## 动手试试
根据文本摘录，说明为什么用普通 execute 提交的 runnable 抛出的异常最终都会被打印出来。请用一到三句话作答。

## 文本摘录
+++

在runworker方法中,是有尝试catch异常的,
在Thread中,异常是通过UncaughtExceptionHandler来进行处理的,这个类是通过jvm回调的,因此普通的execute提交的runnable,最终都会打印
try {
beforeExecute(wt, task);
Throwable thrown = null;
try {
task.run();
} catch (RuntimeException x) {
thrown = x; throw x;
} catch (Error x) {
thrown = x; throw x;
} catch (Throwable x) {
thrown = x; throw new Error(x);
} finally {
afterExecute(task, thrown);
}
}
private void dispatchUncaughtException(Throwable e) {
getUncaughtExceptionHandler().uncaughtException(this, e);
}
//假如完全没有自定义过,最终会执行到ThreadGroup的这个方法
public void uncaughtException(Thread t, Throwable e) {
if (parent != null) {
parent.uncaughtException(t, e);
} else {
Thread.UncaughtExceptionHandler ueh =
Thread.getDefaultUncaughtExceptionHandler();
if (ueh != null) {
ueh.uncaughtException(t, e);
} else if (!(e instanceof ThreadDeath)) {
//会在这里打印
System.err.print("Exception in thread \""

+++

## 所示数据
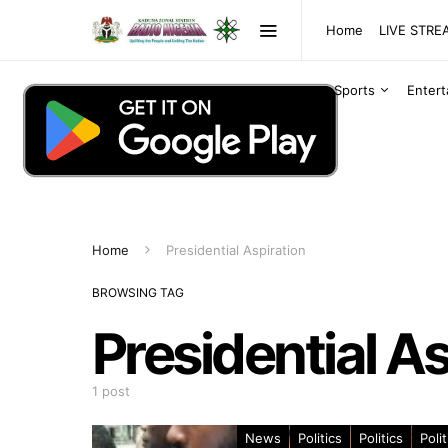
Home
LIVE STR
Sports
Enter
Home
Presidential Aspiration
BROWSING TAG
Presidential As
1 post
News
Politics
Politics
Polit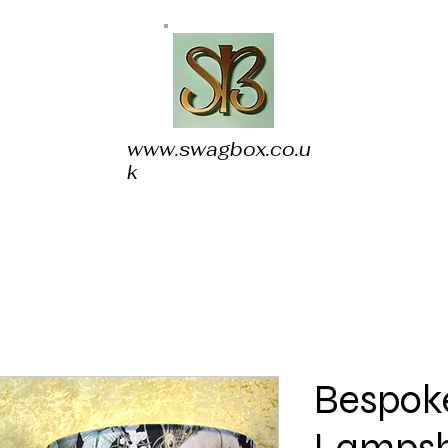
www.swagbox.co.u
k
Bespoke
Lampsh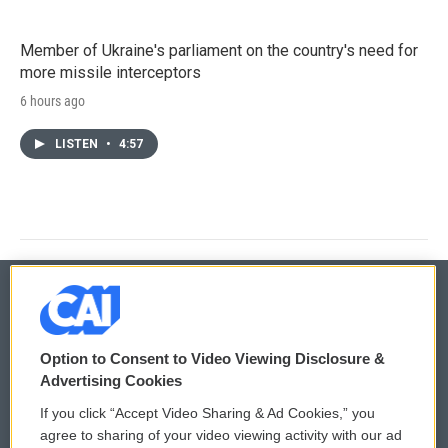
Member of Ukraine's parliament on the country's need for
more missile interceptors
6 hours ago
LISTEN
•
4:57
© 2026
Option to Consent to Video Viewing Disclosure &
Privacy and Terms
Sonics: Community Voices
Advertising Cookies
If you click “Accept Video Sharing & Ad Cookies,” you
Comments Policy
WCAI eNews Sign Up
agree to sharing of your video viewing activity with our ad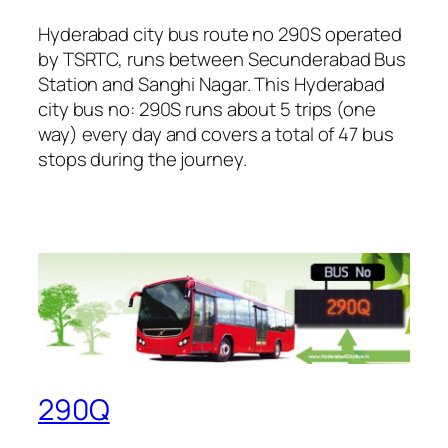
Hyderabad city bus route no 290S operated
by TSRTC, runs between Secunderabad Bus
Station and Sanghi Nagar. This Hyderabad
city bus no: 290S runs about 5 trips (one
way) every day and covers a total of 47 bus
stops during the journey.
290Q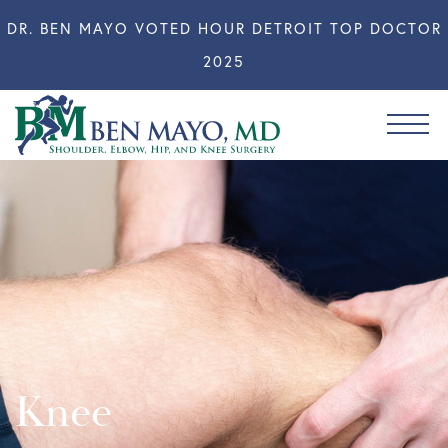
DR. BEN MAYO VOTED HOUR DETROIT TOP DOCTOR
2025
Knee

+++

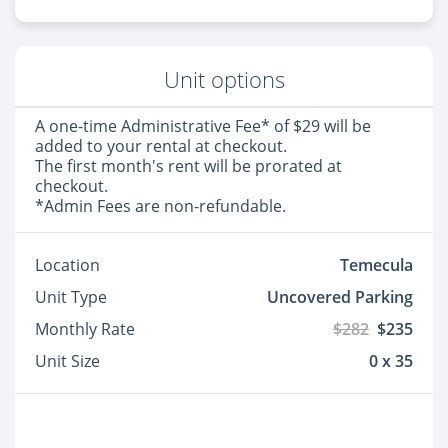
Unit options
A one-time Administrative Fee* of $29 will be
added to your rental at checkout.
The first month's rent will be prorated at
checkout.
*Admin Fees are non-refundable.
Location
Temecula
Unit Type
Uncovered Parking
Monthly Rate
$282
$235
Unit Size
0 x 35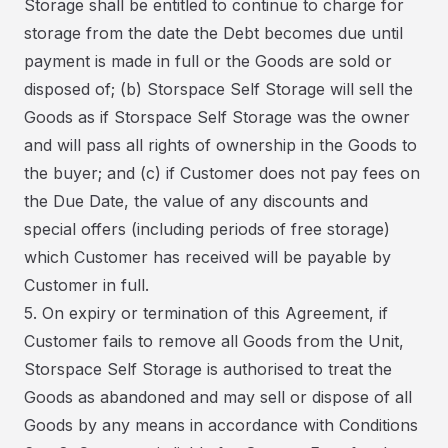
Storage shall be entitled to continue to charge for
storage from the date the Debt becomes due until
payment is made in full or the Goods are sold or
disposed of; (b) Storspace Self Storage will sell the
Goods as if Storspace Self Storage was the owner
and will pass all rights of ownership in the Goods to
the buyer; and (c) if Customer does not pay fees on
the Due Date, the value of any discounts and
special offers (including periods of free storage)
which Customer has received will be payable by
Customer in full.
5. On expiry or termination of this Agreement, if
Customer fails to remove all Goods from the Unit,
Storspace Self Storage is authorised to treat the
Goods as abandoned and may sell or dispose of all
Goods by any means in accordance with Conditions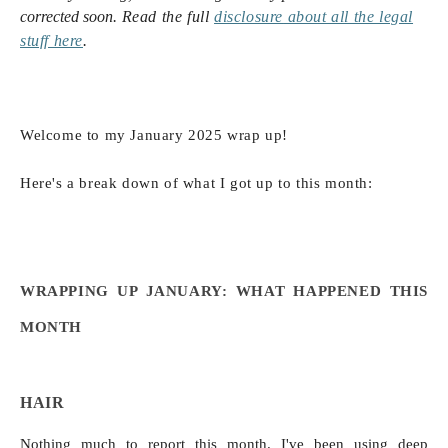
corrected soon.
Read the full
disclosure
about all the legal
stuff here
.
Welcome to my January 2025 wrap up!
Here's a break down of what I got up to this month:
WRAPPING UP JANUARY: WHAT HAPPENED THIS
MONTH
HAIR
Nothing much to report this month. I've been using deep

+++

## 你的解答
在 Thread 中，异常由 UncaughtExceptionHandler 处理，而这个类是由 JVM 回调的。runworker 方法 catch 到异常后会把它重新抛出，所以异常最终会交给这个处理器。如果完全没有自定义过，最后会执行到 ThreadGroup 的 uncaughtException 方法，并在那里通过 System.err 打印出来。